### Text segment
-- BEGIN --
I received the latest issue of Civil War Times (Volume 54, Number 1) yesterday, and was immediately drawn to William Whyte's Control the Heartland, Hastily Produced Union Ironclads Ruled the Western Theater's Waterways.
Dr. Whyte provides the reader an excellent overview of the formation of the Union's Brown Water Navy on the Western waters in 1861 to 1862. My only complaint is that it left me wanting to turn the page for the rest of the story on this often ignored field of study.
I look forward to William White's continued work in this area, given our maritime link to the Civil War here in the Ohio Valley.
One of our local regiments, the 23rd Regiment Indiana Volunteer Infantry, played a role in the early days of the gunboats, specifically during the assault on Fort Henry along the Tennessee River, as portrayed in the article on page 44 (image below).
Although the regiment did not take part in the combat operations against Fort Henry, 19 men of Clark County, Indiana, members of Company B, served aboard the gunboat Essex (far right) as sharpshooters.
During the attack against Henry, the Essex shrugged off a number of hits, but the 10th round, in one of those freaks of warfare, entered through a porthole, struck the boiler system and resulted in 37 killed, wounded or missing.
Among the confirmed dead were three members of the 23rd Indiana detachment: Lieutenant Daniel Trotter, Corporal Julius Lumb and Private Charles E. Erb. Three men were listed as scalded, missing and presumed dead: Benjamin Lubeck, William O'Neil and Thomas Murray, all three included among the 273 regiment members listed as 'Unaccounted for.' Two of the men, Jacob Grans and Patrick Cassedy, survived scalding, but died later during the siege of Vicksburg.
Library of Congress image of the U. S. S. Essex.
This was not the only time that the 23rd Indiana contributed to the Brown Water Navy. Experienced rivermen from this regiment, as well as others, provided volunteers for the formation of the Mississippi Marine Brigade.
During the Vicksburg campaign,volunteers from this regiment took positions as pilots, engineers and deck hands on those boats that ran the deadly gauntlet of Vicksburg April 16, 1863.
The U. S. S. Cairo, on display at Vicksburg, Mississippi, shows the conical pilothouse as described by Dr. Whyte on page 43 of his article.
-- END --
### Given exercise A
Return the section of the gunboat post from "Among the confirmed" up to and including "S. S. Essex.".
### Given exercise B
Name the members of the 23rd Indiana detachment that the gunboat post lists among the confirmed dead.
None of the rows matter here.

### Saved entries
-- BEGIN --
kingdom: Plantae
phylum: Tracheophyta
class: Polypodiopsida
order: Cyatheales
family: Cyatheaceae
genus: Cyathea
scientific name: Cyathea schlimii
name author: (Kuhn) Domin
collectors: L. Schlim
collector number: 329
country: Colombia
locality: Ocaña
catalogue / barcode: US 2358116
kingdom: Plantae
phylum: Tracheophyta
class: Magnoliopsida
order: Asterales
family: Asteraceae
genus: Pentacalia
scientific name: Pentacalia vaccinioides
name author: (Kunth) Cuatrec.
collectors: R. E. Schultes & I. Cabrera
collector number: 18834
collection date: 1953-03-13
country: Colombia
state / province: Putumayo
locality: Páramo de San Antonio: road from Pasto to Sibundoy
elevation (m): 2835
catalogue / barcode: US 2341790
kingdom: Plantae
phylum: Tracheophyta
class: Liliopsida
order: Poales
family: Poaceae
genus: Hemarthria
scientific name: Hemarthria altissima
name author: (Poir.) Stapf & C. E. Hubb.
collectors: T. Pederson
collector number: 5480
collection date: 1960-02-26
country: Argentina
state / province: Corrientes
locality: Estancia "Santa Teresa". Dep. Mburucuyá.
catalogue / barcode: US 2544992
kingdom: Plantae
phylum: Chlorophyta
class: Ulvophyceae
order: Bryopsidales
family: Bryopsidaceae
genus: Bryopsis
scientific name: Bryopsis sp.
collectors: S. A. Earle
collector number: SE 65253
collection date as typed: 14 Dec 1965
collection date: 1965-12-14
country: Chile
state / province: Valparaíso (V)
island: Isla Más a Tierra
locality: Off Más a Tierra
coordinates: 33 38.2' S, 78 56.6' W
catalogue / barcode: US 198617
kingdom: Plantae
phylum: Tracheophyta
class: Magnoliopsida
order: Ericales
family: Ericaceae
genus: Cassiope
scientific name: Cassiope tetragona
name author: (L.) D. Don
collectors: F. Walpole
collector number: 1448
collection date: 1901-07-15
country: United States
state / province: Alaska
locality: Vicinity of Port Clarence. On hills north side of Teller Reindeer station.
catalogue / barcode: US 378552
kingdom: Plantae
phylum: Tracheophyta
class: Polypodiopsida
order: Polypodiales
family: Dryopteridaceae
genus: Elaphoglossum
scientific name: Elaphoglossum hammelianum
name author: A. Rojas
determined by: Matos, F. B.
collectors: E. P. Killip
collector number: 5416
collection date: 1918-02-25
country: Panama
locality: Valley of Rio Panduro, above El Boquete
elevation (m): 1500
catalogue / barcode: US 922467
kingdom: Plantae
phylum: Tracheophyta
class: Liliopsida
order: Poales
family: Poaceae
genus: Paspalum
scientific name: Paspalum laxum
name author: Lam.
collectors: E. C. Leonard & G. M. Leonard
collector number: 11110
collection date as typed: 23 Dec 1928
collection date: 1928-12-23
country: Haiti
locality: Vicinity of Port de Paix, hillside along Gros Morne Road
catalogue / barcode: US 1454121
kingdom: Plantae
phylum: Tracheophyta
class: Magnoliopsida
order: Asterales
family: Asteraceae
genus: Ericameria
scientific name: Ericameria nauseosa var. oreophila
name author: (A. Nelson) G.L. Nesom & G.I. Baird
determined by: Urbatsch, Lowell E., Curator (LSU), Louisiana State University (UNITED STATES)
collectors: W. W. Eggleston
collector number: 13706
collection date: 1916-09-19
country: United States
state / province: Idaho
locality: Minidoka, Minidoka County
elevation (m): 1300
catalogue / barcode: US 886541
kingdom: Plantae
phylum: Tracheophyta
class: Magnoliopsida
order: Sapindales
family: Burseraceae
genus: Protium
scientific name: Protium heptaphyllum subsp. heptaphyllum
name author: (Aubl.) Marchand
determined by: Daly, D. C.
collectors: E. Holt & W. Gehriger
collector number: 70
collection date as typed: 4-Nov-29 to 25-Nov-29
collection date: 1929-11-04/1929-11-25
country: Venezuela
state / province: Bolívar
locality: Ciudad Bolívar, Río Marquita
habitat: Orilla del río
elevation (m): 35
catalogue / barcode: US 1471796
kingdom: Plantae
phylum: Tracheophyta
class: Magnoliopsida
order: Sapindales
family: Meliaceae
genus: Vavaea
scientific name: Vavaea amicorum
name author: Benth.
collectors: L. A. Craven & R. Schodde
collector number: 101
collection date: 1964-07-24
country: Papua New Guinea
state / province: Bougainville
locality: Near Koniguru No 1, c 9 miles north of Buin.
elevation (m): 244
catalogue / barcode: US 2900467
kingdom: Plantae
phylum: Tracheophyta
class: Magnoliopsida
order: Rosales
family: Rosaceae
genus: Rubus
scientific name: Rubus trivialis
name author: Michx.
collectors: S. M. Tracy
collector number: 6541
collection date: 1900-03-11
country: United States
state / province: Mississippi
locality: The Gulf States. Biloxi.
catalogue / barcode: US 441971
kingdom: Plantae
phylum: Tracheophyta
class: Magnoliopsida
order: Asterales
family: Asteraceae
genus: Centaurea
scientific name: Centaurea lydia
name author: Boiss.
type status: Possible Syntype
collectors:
-- END --
### Complete response A
Among the confirmed dead were three members of the 23rd Indiana detachment: Lieutenant Daniel Trotter, Corporal Julius Lumb and Private Charles E. Erb. Three men were listed as scalded, missing and presumed dead: Benjamin Lubeck, William O'Neil and Thomas Murray, all three included among the 273 regiment members listed as 'Unaccounted for.' Two of the men, Jacob Grans and Patrick Cassedy, survived scalding, but died later during the siege of Vicksburg.
Library of Congress image of the U. S. S. Essex.

### Complete response B
Lieutenant Daniel Trotter
Corporal Julius Lumb
Private Charles E. Erb